INFORMATION SHOWN START

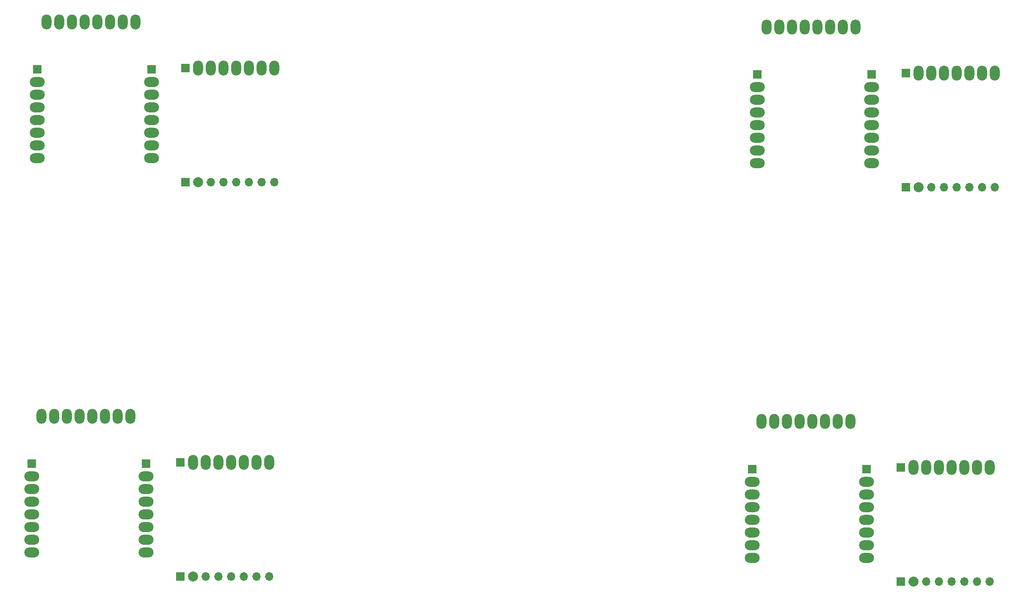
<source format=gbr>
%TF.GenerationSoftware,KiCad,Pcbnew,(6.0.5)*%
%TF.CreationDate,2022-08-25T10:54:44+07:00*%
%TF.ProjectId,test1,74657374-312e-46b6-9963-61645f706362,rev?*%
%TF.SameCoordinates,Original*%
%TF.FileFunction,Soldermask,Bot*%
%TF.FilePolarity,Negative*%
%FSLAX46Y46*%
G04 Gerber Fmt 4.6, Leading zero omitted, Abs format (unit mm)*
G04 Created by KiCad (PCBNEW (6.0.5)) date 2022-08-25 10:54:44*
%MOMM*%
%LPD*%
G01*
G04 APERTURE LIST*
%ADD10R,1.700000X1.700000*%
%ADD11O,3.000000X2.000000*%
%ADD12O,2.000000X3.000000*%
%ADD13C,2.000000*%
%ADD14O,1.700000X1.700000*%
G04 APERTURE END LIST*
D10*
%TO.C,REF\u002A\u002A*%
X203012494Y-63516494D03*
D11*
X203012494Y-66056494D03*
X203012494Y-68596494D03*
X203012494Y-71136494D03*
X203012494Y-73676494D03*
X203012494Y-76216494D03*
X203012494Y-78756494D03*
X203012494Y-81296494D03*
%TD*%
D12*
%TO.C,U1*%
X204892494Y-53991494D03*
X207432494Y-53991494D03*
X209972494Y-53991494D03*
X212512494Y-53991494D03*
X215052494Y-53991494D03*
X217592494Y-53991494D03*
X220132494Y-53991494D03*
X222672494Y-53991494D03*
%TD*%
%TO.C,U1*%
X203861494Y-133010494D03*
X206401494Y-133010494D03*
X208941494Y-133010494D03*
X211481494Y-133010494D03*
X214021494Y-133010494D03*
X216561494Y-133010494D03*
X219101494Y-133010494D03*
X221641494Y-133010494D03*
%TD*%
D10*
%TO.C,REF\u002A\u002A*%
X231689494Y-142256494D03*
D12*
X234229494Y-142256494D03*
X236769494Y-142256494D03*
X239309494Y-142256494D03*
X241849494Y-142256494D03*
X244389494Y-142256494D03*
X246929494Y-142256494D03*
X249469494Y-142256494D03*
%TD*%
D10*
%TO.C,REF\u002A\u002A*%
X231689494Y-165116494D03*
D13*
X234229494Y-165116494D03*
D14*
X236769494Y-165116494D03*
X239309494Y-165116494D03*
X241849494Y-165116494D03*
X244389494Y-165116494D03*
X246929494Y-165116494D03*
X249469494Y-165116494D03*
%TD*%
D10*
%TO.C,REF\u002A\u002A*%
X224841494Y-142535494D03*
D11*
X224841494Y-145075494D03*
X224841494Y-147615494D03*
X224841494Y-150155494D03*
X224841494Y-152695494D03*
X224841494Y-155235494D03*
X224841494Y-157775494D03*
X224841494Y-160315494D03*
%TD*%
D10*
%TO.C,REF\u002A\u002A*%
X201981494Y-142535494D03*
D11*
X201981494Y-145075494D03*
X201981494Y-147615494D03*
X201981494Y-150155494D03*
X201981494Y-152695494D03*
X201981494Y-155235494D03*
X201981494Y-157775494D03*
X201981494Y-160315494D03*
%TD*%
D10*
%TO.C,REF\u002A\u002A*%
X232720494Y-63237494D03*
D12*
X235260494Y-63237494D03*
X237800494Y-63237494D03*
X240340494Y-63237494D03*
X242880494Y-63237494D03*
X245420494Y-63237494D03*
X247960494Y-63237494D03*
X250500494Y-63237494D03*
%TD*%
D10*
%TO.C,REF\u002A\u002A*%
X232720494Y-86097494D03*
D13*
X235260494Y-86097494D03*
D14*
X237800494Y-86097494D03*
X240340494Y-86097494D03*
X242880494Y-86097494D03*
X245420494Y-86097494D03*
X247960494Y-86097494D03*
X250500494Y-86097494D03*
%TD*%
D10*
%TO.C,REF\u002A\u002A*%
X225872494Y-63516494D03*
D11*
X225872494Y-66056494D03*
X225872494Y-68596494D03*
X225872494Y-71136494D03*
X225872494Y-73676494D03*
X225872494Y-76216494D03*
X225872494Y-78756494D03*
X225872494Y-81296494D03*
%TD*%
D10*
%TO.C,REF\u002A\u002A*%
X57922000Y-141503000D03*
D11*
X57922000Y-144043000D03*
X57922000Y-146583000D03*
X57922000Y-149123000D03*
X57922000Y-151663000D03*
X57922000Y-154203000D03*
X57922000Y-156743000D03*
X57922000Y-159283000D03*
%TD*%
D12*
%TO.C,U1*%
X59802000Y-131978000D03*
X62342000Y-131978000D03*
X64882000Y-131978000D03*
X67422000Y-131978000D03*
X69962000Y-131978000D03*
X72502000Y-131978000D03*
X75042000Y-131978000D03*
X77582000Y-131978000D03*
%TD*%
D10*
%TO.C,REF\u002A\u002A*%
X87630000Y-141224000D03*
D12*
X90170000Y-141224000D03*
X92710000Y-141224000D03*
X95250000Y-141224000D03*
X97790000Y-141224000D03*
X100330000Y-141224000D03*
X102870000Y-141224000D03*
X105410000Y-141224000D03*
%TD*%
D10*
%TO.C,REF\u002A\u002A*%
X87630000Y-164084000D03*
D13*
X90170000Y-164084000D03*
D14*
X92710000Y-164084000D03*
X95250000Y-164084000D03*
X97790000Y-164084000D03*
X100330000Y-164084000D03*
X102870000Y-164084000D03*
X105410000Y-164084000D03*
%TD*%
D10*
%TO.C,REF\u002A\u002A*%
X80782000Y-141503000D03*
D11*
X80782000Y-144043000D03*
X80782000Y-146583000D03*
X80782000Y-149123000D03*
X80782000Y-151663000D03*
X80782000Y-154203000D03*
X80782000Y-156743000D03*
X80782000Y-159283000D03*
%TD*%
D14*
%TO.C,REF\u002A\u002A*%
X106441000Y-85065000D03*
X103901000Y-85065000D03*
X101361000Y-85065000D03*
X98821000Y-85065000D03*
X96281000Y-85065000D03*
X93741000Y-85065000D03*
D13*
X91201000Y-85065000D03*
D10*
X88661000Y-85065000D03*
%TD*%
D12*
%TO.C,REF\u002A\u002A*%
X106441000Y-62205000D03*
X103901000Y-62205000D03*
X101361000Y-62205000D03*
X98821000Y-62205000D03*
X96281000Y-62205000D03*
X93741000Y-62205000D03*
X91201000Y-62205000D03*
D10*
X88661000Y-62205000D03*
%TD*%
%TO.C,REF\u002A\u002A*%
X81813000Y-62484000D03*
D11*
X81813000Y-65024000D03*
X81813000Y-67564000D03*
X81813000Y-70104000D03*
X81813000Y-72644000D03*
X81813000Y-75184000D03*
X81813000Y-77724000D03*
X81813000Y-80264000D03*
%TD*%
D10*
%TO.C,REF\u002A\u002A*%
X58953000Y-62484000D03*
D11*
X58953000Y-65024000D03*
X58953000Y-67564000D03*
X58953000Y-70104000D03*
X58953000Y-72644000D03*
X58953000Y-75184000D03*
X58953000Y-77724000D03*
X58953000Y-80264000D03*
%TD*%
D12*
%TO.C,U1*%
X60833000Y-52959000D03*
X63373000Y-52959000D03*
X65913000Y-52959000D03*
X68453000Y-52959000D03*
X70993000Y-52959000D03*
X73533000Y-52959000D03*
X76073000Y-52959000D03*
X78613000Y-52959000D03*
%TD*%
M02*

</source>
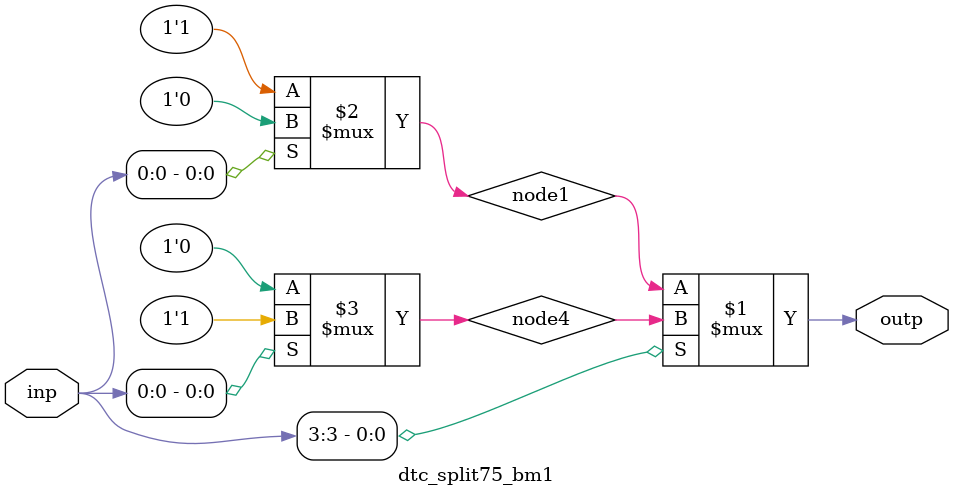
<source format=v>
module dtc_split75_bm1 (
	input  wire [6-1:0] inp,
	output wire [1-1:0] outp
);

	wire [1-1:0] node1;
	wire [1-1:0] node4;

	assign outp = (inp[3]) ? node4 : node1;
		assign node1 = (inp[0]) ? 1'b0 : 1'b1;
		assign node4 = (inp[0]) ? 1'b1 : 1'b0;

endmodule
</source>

INFORMATION SHOWN END
INFORMATION SHOWN START

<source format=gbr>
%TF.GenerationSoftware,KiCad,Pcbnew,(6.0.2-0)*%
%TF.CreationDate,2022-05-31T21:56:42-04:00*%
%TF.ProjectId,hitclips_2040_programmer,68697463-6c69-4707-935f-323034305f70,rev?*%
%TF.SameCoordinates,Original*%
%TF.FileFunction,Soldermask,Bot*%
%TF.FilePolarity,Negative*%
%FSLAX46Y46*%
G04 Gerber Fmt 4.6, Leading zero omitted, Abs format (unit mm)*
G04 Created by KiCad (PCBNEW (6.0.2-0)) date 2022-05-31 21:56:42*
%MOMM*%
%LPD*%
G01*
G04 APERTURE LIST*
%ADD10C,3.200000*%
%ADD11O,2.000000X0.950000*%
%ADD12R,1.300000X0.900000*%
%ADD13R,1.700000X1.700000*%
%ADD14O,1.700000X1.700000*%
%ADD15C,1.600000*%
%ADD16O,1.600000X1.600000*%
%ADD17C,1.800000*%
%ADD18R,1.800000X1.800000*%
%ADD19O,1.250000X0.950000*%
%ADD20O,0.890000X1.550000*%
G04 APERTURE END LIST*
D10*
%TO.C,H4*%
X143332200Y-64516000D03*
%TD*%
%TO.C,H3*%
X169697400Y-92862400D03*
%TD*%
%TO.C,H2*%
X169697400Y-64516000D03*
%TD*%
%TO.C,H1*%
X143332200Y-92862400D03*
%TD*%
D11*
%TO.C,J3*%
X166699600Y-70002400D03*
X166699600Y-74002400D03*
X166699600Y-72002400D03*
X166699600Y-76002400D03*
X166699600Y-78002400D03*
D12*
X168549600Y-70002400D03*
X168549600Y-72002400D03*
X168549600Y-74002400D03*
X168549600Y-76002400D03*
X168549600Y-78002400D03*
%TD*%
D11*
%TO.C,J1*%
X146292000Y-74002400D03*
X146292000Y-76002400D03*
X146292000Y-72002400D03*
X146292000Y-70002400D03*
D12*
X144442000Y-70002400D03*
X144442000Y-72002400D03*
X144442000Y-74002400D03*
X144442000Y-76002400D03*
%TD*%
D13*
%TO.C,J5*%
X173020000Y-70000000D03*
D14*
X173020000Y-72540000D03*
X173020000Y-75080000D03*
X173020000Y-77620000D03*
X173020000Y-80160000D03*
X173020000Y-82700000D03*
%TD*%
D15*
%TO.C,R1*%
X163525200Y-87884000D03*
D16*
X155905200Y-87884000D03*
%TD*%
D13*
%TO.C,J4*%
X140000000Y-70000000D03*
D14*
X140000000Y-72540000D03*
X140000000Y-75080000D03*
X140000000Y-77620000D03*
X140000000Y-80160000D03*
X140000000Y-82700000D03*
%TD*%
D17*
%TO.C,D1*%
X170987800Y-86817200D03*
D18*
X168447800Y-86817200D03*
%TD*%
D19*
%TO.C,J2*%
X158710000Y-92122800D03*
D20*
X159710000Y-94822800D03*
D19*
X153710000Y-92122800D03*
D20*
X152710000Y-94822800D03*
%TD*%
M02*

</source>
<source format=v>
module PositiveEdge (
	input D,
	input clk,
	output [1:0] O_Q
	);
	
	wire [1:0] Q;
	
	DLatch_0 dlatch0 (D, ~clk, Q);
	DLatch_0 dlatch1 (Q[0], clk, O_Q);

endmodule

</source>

INFORMATION SHOWN END

• _ABOUT THIS EXERCISE_: In the listing above, find the line holding "X57922000Y-159283000D03*" and the line holding "X100330000Y-164084000D03*", then output those two lines and every line between them exactly.

• _YOUR RESPONSE_:
X57922000Y-159283000D03*
%TD*%
D12*
%TO.C,U1*%
X59802000Y-131978000D03*
X62342000Y-131978000D03*
X64882000Y-131978000D03*
X67422000Y-131978000D03*
X69962000Y-131978000D03*
X72502000Y-131978000D03*
X75042000Y-131978000D03*
X77582000Y-131978000D03*
%TD*%
D10*
%TO.C,REF\u002A\u002A*%
X87630000Y-141224000D03*
D12*
X90170000Y-141224000D03*
X92710000Y-141224000D03*
X95250000Y-141224000D03*
X97790000Y-141224000D03*
X100330000Y-141224000D03*
X102870000Y-141224000D03*
X105410000Y-141224000D03*
%TD*%
D10*
%TO.C,REF\u002A\u002A*%
X87630000Y-164084000D03*
D13*
X90170000Y-164084000D03*
D14*
X92710000Y-164084000D03*
X95250000Y-164084000D03*
X97790000Y-164084000D03*
X100330000Y-164084000D03*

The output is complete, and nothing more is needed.